West Seattle does not really exist. Don’t listen to the rumors.
There’s no such place as Magnolia, either.
Queen Anne is the dentist’s office receptionist that can’t afford to send her kid to private school, even though she’s a huge snob that really wants to. It is the neighborhood equivalent of a bake sale. The shopping gets a zero, for gay bars, a zero, the restaurants maybe get a two, if your standards aren’t too demanding. The only great thing about Queen Anne for we gays is that you can see Capitol Hill from (much of ) it (the good parts).

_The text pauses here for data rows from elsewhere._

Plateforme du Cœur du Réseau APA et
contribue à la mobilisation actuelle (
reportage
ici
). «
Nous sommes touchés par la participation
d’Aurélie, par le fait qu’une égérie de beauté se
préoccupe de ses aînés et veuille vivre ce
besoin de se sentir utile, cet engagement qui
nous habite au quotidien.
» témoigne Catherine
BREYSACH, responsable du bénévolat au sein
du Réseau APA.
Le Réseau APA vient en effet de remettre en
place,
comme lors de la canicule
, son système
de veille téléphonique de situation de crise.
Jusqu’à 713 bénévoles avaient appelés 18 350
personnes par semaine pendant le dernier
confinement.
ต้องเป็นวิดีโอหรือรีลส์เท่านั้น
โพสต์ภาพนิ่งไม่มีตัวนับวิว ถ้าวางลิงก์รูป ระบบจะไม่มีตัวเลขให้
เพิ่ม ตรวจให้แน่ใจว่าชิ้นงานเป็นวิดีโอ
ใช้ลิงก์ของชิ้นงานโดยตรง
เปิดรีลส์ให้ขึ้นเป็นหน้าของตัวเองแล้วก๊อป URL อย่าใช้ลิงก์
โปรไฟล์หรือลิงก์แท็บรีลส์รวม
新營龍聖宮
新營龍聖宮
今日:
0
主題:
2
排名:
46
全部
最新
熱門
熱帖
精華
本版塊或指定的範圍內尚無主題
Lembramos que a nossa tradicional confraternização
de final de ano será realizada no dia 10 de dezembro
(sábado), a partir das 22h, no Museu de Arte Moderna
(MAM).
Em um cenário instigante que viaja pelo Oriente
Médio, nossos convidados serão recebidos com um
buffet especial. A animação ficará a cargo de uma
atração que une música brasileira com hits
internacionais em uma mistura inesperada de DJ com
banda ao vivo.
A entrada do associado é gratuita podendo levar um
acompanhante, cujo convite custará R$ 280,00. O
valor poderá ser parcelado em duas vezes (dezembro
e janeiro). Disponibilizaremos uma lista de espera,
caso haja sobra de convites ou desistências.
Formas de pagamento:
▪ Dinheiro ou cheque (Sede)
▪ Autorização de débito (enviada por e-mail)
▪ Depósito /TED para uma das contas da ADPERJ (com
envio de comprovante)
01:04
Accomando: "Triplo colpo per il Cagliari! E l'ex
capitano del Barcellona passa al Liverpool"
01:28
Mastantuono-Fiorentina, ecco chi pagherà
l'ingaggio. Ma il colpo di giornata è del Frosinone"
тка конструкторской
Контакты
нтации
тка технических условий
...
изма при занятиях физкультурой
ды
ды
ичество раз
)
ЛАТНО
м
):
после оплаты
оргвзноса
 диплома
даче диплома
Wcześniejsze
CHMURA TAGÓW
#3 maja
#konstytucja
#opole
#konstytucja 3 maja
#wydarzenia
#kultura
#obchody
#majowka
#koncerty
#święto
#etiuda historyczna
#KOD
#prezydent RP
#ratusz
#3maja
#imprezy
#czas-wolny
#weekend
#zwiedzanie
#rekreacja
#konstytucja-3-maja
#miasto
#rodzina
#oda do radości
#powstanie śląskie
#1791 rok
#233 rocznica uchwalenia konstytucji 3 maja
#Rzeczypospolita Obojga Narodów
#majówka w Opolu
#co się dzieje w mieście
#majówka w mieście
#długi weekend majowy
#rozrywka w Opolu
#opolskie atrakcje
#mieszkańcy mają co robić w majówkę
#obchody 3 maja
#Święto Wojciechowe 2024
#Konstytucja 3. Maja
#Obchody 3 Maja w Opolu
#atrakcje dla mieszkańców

It’s an interesting and colorful place, here and there, and there’s lots of delicious international restaurants, run by the few international people who haven’t been gentrified the hell out of there yet. Where did they all go? No one has any idea. Traveler’s Thali House is the best vegan anywhere (that includes India) and is run by longtime couple Alan and Leon (who were themselves just gentrified out of their 15 year location on Capitol Hill), and Inay’s Filipino cuisine even has a drag show starring Atasha Manila! Pro tip: she doesn’t like it when you drunkenly bark out the correct lyrics to Little Mermaid’s “Part of Your World”, even when she’s butchering them. Trust me. But besides that gay little spot… it’s pretty much a homo wasteland.
Georgetown is safe and quirky and too damn far away from the good stuff (this city is murder to move through at the best of times, and ugly, horrible SODO — where the sports stadiums live — sits between Georgetown and civilization, so try adding the hellish weekly sportsball game congestion to your commute into the city, and you can expect to die in traffic), but it is boring at night, has no gay bars or clubs whatsoever (although Sylvia O’Stayformore does infrequent events out here), and is basically the neighborhood equivalent of a hipster with a ukulele doing a cover of “Over the Rainbow”.
Ballard is most famous for old Scandinavians and rabid condo development. There are plenty of fabulous places for ‘mos to explore — on a sunny afternoon. Once a year or so.
In Fremont, beneath a big bridge, lives the one of the biggest trolls in all of Seattle, outside of Neighbours on a Wednesday night. That’s as gay as it gets, or ever will.
The U District
If there are any actual Gay places there, they exist in a parallel netherworld that even my fantastic Gay super senses refuse to penetrate. The place is like a bombed out Eastern Bloc country, but dirtier.
International District (aka Chinatown)
Chinatown is the defining urban institution after all — every city worth being a city has one, but Seattle’s Chinatown is a lamentable disaster that is best avoided unless you are looking for a good deal on a used mogwai. There is no gay presence, nor should there be.
So there we are, our bleak, bleak options. It’s why so many of us are choosing to stay on Capitol Hill and tough it out as long as we can… at least until the other shoe drops (i.e. another rent increase). Maybe the world has simply outgrown gay ghettos, and maybe that’s a good thing. I certainly don’t think so. And this time, we aren’t migrating to recreate our promised land in another ‘hood. We are simply being scattered to the wind.